Homemade chicken soup is the best thing to eat if you're suffering from a cold or flu. And it's just plain yummy. If the directions here aren't clear, please contact me and I can clarify! I'd love the world to learn how to “use the whole bird” and get healthy, too.

What should you do with the left over bones?

Recently I discovered my double-bagged left over bones had been eaten by one (or all) of my four pets. Seriously, the only way I knew what had been in the bags is because I could smell chicken. It. Was. Empty. I waited and watched to see which one would get sick. But none of them did. Weird.

But then I tried something with the recent batch I made. When the bones had cooled enough to handle, I picked one up and broke it. It crumbled in my hand. I picked up the biggest one. It easily broke in half. That is when I became curious and realized I could probably do something with the leftovers.

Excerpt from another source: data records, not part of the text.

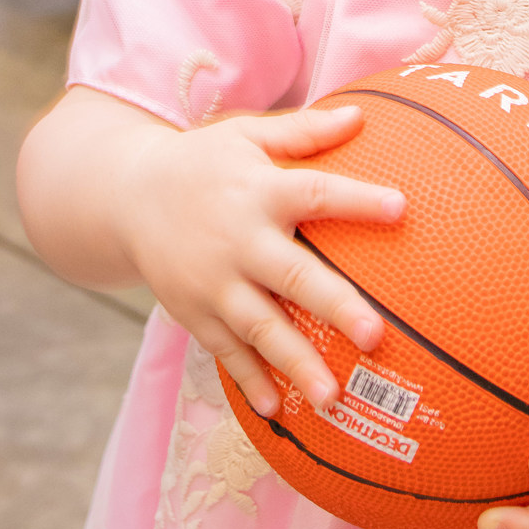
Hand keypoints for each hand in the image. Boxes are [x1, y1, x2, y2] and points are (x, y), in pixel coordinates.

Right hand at [120, 103, 403, 417]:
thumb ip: (303, 132)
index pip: (315, 193)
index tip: (401, 208)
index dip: (357, 200)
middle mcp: (238, 241)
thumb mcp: (247, 135)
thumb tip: (359, 116)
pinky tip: (279, 411)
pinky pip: (227, 353)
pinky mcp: (195, 313)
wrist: (127, 198)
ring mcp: (214, 284)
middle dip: (335, 306)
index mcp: (259, 191)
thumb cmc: (205, 162)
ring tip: (335, 396)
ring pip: (261, 328)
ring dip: (298, 363)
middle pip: (293, 276)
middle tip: (376, 336)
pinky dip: (250, 382)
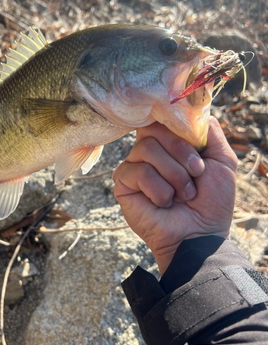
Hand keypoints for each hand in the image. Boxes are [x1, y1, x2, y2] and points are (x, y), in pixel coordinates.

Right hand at [113, 117, 236, 274]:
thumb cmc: (212, 202)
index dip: (177, 130)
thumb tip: (195, 110)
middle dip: (181, 153)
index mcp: (170, 145)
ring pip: (146, 149)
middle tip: (196, 175)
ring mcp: (134, 167)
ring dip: (173, 174)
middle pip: (154, 130)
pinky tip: (164, 203)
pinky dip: (157, 189)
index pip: (163, 119)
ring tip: (182, 195)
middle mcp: (149, 153)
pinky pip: (136, 171)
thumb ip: (210, 132)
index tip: (196, 149)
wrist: (200, 234)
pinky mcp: (123, 184)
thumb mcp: (222, 161)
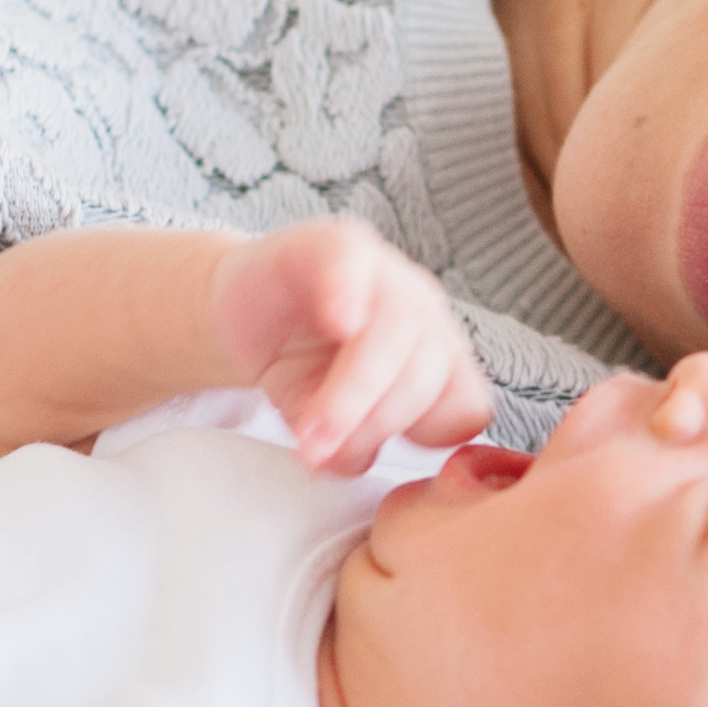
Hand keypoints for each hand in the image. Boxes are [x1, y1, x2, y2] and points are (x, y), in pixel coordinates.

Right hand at [208, 218, 493, 473]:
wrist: (244, 314)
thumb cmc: (297, 370)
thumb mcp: (331, 423)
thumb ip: (352, 445)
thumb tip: (346, 462)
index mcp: (439, 360)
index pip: (464, 407)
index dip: (424, 439)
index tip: (369, 456)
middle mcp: (423, 314)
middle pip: (425, 373)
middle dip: (371, 422)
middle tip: (318, 453)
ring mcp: (385, 273)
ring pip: (395, 329)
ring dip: (348, 391)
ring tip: (304, 428)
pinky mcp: (334, 244)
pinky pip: (351, 261)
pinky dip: (348, 291)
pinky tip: (336, 319)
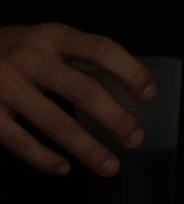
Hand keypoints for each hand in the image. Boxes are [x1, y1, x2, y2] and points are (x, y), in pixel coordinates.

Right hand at [0, 22, 147, 176]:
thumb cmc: (6, 52)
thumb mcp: (38, 40)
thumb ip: (71, 57)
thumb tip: (122, 88)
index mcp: (50, 36)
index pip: (101, 50)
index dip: (130, 72)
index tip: (149, 94)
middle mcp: (28, 57)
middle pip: (84, 91)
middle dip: (115, 119)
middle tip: (135, 139)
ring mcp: (4, 86)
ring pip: (56, 123)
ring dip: (88, 149)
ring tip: (110, 166)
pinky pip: (21, 142)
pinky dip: (45, 158)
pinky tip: (63, 167)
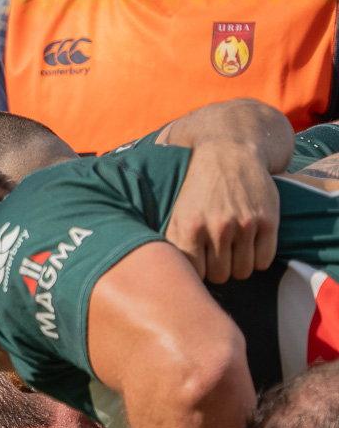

I'm not confident enough to use the bones for pet food, but have read that some people feed them to their cats (after grinding).
What I can advise you to do is dry them out for a few days, or in the oven. Then, put them inside an old pillow case or other bag and literally hammer them to little pieces/powder. This is essentially bone meal, and can be added to compost, or collected over time and added to your garden as soil amendments. It is loaded with phosphorus, but I've read that you should adjust the pH of your soil to under 7 in order for it to be most useful.

If you don't garden, but know someone who does, consider using the bones to make bone meal, and collect it in a jar each time. Then gift it to your friend!